**EXERCISE**: Within the records below, find each line with the word "leaving" and copy it out.
INPUT DATA section start
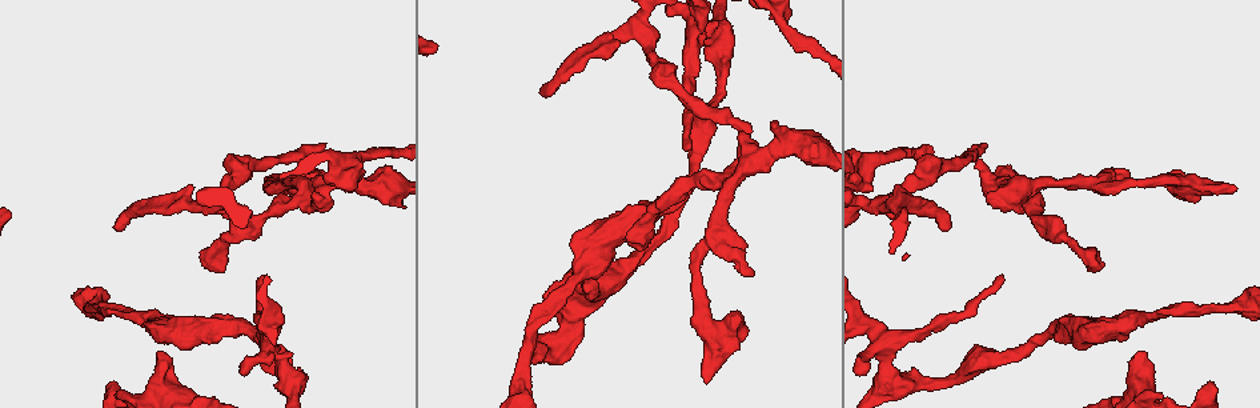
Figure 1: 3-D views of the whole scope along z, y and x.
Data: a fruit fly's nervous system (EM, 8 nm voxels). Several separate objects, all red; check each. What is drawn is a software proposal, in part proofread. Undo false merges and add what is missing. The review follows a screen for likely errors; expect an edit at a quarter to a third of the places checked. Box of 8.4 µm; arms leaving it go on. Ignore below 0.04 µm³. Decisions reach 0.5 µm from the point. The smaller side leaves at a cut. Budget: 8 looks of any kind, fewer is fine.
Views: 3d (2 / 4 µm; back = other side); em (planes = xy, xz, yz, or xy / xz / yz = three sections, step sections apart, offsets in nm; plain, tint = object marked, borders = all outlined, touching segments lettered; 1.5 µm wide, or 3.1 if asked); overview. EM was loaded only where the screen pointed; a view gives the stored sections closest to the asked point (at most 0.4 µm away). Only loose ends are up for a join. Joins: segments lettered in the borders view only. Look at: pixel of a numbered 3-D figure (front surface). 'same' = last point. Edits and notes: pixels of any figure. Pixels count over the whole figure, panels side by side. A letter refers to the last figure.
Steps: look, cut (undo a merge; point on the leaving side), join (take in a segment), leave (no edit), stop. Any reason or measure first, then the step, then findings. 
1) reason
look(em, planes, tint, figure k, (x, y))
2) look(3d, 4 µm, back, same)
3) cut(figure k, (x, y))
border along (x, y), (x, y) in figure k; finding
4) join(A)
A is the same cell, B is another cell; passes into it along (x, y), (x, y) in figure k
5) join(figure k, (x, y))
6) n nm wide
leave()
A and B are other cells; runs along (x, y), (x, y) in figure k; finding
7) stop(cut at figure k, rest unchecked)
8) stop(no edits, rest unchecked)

an open end
look(em, planes, borders, figure 1, (537, 361))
INPUT DATA section end
**RESPONSE BOX**:
Data: a fruit fly's nervous system (EM, 8 nm voxels). Several separate objects, all red; check each. What is drawn is a software proposal, in part proofread. Undo false merges and add what is missing. The review follows a screen for likely errors; expect an edit at a quarter to a third of the places checked. Box of 8.4 µm; arms leaving it go on. Ignore below 0.04 µm³. Decisions reach 0.5 µm from the point. The smaller side leaves at a cut. Budget: 8 looks of any kind, fewer is fine.
Steps: look, cut (undo a merge; point on the leaving side), join (take in a segment), leave (no edit), stop. Any reason or measure first, then the step, then findings. 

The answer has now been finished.